In a recent article in the journal Nature, Hülsmann et al. used data from 23 stem-mapped forest plots in the Smithsonian Forest Global Earth Observatory (ForestGEO) network to test whether increases in conspecific tree density reduce sapling survival rates more than comparable increases in heterospecific tree density¹¹. They call this difference ‘stabilizing CDD’, because more-negative effects from conspecifics than heterospecifics are theorized to stabilize population abundances and potentially allow species coexistence (all else being equal). They find that stabilizing CDD is present, on average, across the global array of forest plots they examined. They also find slightly greater average stabilizing CDD in tropical than temperate forests, but this relationship between average stabilizing CDD and latitude is by itself not significant. Such a finding appears to falsify the Janzen–Connell hypothesis. Perhaps local interactions mediated by relatively host-specific natural enemies have little to do with the latitudinal diversity gradient.

However, one of the most exciting findings from Hülsmann et al. comes from examining latitudinal patterns in stabilizing CDD for species at different abundances in their communities (that is, rare versus common species). They find that stabilizing CDD is significantly stronger in tropical than temperate forests for species at low to moderate abundances. Approximately two-thirds of tree species in their analysis had abundances at which significant latitudinal differences in stabilizing CDD were observed. Latitudinal differences in stabilizing CDD were especially pronounced for tree species at low abundances in forest communities. These findings support a reframing of the Janzen–Connell hypothesis, and raise the question of whether differences in stabilizing CDD for species at low to intermediate abundances could be enough for local interactions to contribute to the latitudinal diversity gradient. Some have suggested that as long as common species are held in check by some degree of stabilizing CDD, then stronger stabilizing CDD for species at low to moderate abundances in tropical forests should stabilize their populations and lead to their persistence over long periods of time^8,9,12. It may seem counterintuitive to think of natural enemies as stabilizing. But as host populations decline so do their host-specific enemies, which causes host populations to rebound and stabilize at relatively low to moderate abundances¹². This mechanism — if more pronounced in tropical forests — would enable the tropics to act as a ‘museum’ of plant species diversity, potentially preventing extinction for species at low to moderate abundances because their populations are stabilized by interactions with relatively host-specific natural enemies. Indeed, one of the notable differences between tropical and temperate forests is that tropical forests hold many more rare species, but similar numbers of common species.

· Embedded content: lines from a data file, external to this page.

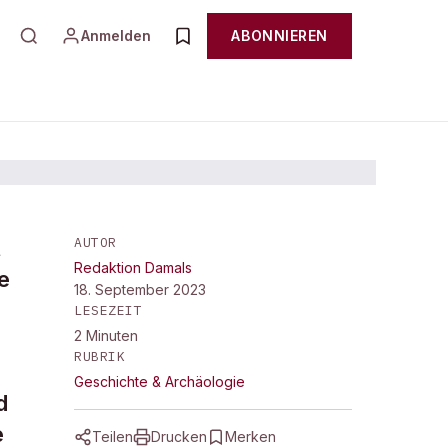
Anmelden
ABONNIEREN
AUTOR
t
Redaktion Damals
e
18. September 2023
LESEZEIT
2
Minuten
RUBRIK
Geschichte & Archäologie
d
e
Teilen
Drucken
Merken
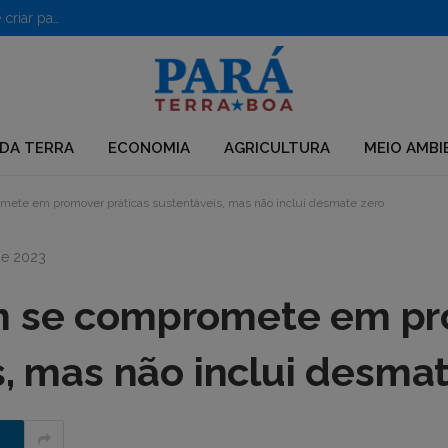
PF desarticula grupo que usava químicos para desmatar e criar pastagens no Pará
DA TERRA
ECONOMIA
AGRICULTURA
MEIO AMBI
mete em promover práticas sustentáveis, mas não inclui desmate zero
de 2023
m se compromete em p
s, mas não inclui desma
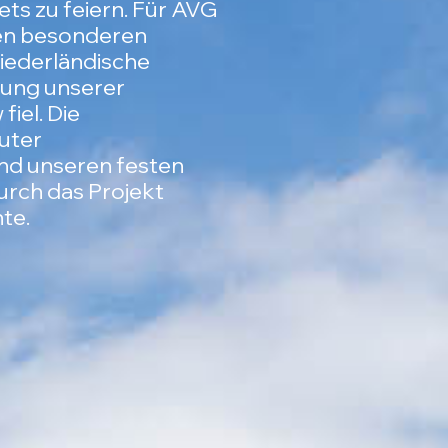
ts zu feiern. Für AVG
nen besonderen
iederländische
tung unserer
iel. Die
guter
nd unseren festen
rch das Projekt
te.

Hülsmann et al. tested for latitudinal differences in stabilizing CDD using data on sapling survival, but stabilizing CDD may also differ across tropical and temperate forests for other life stages. For example, if stabilizing CDD for seedling survival follows the same pattern as Hülsmann et al. observed for sapling survival (or exhibits a more pronounced latitudinal gradient), then the cumulative effect across both life stages might be an even stronger latitudinal gradient in stabilizing CDD. Such a finding would be consistent with strong spatial repulsion among conspecific adults in tropical forests and global differences in spatial repulsion of saplings from conspecific adults — patterns that reflect processes acting across multiple life stages, including seed germination and seedling establishment as well as seedling, sapling and adult survival^8,9,10. Global tests of stabilizing CDD at other life stages will enable more confident conclusions about the effect of local interactions on global diversity gradients.